*** MATERIAL PROVIDED ***
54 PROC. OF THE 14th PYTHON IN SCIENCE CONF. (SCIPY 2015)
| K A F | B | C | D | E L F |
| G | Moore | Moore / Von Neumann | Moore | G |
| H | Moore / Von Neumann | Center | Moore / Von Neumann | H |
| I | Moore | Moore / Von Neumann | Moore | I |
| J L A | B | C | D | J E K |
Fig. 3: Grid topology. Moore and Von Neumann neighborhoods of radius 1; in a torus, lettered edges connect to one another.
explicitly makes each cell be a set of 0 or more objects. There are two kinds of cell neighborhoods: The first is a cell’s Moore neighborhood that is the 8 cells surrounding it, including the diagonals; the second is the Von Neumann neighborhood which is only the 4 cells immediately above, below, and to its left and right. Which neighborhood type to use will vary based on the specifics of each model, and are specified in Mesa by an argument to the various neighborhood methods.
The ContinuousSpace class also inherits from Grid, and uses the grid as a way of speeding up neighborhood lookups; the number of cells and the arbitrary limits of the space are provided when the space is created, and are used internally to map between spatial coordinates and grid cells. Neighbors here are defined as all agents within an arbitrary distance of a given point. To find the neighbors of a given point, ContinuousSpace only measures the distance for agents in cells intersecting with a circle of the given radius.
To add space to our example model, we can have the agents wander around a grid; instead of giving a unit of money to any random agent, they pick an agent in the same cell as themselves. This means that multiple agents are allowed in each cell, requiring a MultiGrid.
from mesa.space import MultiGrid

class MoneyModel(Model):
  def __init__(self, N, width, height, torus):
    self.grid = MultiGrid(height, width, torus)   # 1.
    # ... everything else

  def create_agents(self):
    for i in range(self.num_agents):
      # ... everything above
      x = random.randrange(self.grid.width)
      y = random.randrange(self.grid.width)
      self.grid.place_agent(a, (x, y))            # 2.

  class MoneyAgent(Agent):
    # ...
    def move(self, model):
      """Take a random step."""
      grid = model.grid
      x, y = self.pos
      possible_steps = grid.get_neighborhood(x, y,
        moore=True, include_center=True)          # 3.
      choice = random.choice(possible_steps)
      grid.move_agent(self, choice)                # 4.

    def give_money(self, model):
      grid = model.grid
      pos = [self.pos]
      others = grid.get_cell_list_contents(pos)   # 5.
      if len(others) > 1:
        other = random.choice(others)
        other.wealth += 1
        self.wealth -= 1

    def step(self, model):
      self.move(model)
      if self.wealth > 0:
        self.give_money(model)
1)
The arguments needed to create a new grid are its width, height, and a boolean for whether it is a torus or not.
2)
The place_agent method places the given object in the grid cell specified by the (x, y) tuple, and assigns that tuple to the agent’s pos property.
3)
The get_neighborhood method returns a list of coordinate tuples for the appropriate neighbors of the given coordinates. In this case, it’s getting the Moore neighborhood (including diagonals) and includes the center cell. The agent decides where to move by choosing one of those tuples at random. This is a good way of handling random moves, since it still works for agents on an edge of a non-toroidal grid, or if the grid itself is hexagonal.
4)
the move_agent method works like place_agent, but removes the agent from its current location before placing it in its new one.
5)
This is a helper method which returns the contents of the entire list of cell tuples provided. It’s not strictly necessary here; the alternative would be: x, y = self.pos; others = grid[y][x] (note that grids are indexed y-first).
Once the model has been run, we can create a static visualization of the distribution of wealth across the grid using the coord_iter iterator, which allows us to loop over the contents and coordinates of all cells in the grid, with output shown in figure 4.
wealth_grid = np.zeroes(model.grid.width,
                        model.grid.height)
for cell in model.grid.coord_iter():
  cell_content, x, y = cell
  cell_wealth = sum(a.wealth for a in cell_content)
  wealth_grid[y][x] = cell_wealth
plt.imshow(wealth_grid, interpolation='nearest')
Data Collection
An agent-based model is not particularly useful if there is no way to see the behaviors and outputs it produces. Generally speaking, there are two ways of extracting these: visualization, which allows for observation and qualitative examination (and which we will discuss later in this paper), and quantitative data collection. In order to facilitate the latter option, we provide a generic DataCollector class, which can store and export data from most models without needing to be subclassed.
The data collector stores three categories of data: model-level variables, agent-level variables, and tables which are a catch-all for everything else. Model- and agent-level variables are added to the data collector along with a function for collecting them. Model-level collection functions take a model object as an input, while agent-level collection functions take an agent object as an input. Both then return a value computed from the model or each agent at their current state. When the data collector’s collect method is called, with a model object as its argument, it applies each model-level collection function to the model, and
***
> _WHAT IS NEEDED_:
Show every line above in which the word "width" is found.

> _ANSWER SPACE_:
  def __init__(self, N, width, height, torus):
    self.grid = MultiGrid(height, width, torus)   # 1.
      x = random.randrange(self.grid.width)
      y = random.randrange(self.grid.width)
The arguments needed to create a new grid are its width, height, and a boolean for whether it is a torus or not.
wealth_grid = np.zeroes(model.grid.width,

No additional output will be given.